You could spend $800 but your total capital is $1000 vs $1800.

In my example, you would only be out $200 because you have $800 usd and the btc was $1000 when you put it in.

Even if you go get a loan from a bank, you need 20% equity and either collateral (this case) or co sign or proof of income. All collateral just the same. It’s just risked out to be possible to borrow many multiples due to the stability of real estate collateral.

In business loans, you have to put in 20% and the assets of the purchase are collateral.

It’s the same but crypto doesn’t have debt collectors since it’s not an org. Instead the collateral has to be in the system directly so they can automate liquidation.

1 comments

This is similar to a securities line of credit(SLOC). Brokerages already have this. Am not getting how this is so different from todays system. M1 finance and E*Trade, IB all have SLOC. If you own a house you can get an equity line of credit.
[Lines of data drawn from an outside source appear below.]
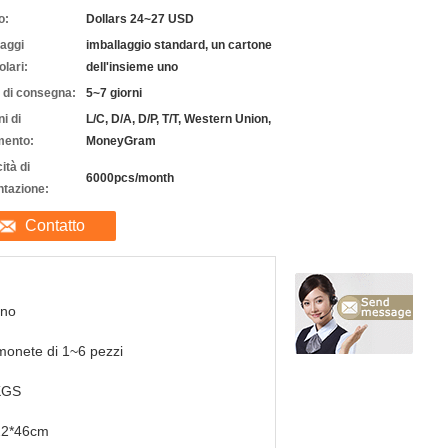
o:
Dollars 24~27 USD
laggi
imballaggio standard, un cartone
olari:
dell'insieme uno
 di consegna:
5~7 giorni
i di
L/C, D/A, D/P, T/T, Western Union,
ento:
MoneyGram
ità di
6000pcs/month
ntazione:
Contatto
nno
monete di 1~6 pezzi
KGS
22*46cm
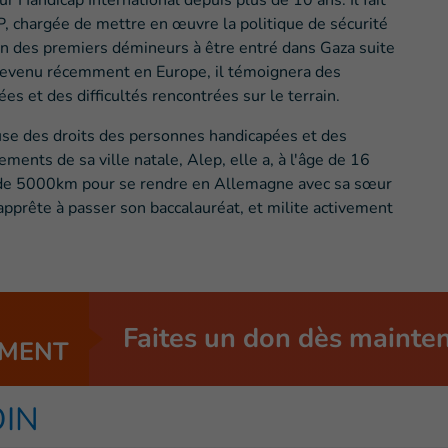
r Handicap International depuis plus de 10 ans. Il fait
, chargée de mettre en œuvre la politique de sécurité
l'un des premiers démineurs à être entré dans Gaza suite
 Revenu récemment en Europe, il témoignera des
s et des difficultés rencontrées sur le terrain.
use des droits des personnes handicapées et des
ments de sa ville natale, Alep, elle a, à l'âge de 16
 de 5000km pour se rendre en Allemagne avec sa sœur
’apprête à passer son baccalauréat, et milite activement
Faites un don dès mainte
MENT
OIN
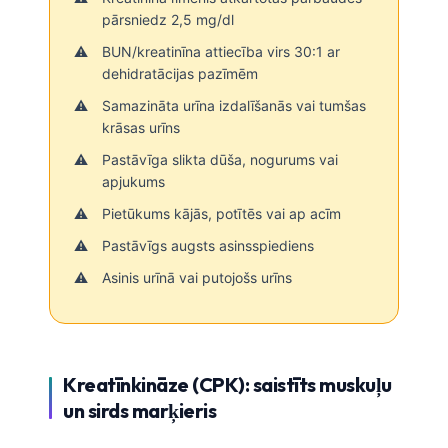
pārsniedz 2,5 mg/dl
BUN/kreatinīna attiecība virs 30:1 ar
dehidratācijas pazīmēm
Samazināta urīna izdalīšanās vai tumšas
krāsas urīns
Pastāvīga slikta dūša, nogurums vai
apjukums
Pietūkums kājās, potītēs vai ap acīm
Pastāvīgs augsts asinsspiediens
Asinis urīnā vai putojošs urīns
Kreatīnkināze (CPK): saistīts muskuļu
un sirds marķieris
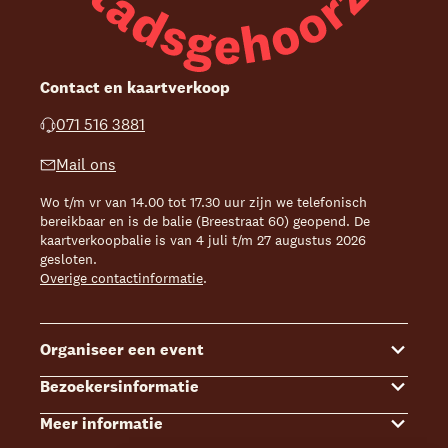
Contact en kaartverkoop
071 516 3881
Mail ons
Wo t/m vr van 14.00 tot 17.30 uur zijn we telefonisch
bereikbaar en is de balie (Breestraat 60) geopend. De
kaartverkoopbalie is van 4 juli t/m 27 augustus 2026
gesloten.
Overige contactinformatie
.
Organiseer een event
Bezoekersinformatie
Events
Meer informatie
Zalenoverzicht
Kaartverkoop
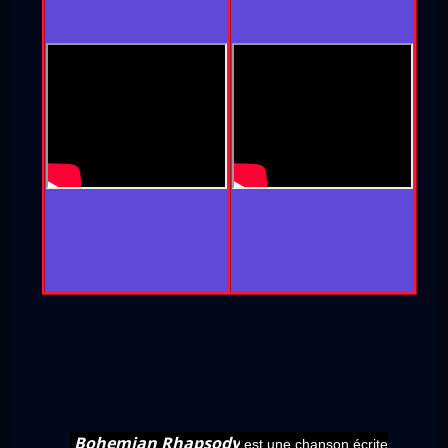
Bohemian Rhapsody
est une chanson écrite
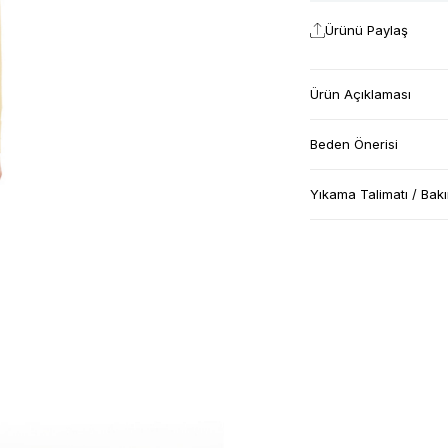
Ürünü Paylaş
Ürün Açıklaması
Beden Önerisi
Yıkama Talimatı / Bak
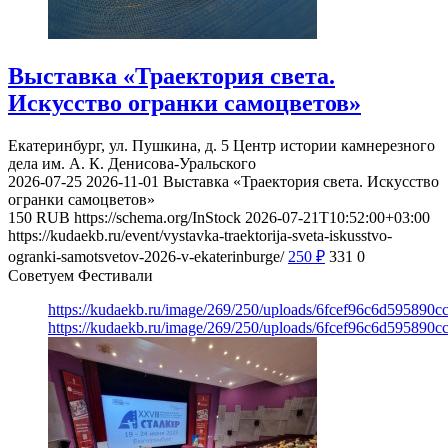
Выставка «Траектория света.
Искусство огранки самоцветов»
Екатеринбург, ул. Пушкина, д. 5
Центр истории камнерезного
дела им. А. К. Денисова-Уральского
2026-07-25
2026-11-01
Выставка «Траектория света. Искусство
огранки самоцветов»
150
RUB
https://schema.org/InStock
2026-07-21T10:52:00+03:00
https://kudaekb.ru/event/vystavka-traektorija-sveta-iskusstvo-
ogranki-samotsvetov-2026-v-ekaterinburge/
250
₽
331
0
Советуем Фестивали
https://kudaekb.ru/image/269/250/uploads/6fcef96c6d595890
https://kudaekb.ru/image/269/250/uploads/6fcef96c6d595890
Either way you a borrowing against an asset that has some value. It just so happens in this case it’s Bitcoin. Is that the only difference?
Yeah the idea is the same except for bitcoin as the asset. Additionally no minimum asset amount. SLOC allow borrowing up to 35-50% of asset vs 80% or more. The interest rates are comparable tho.
It is precisely the same but provided in a decentralized fashion. This allows anyone to participate with any amount (theoretically).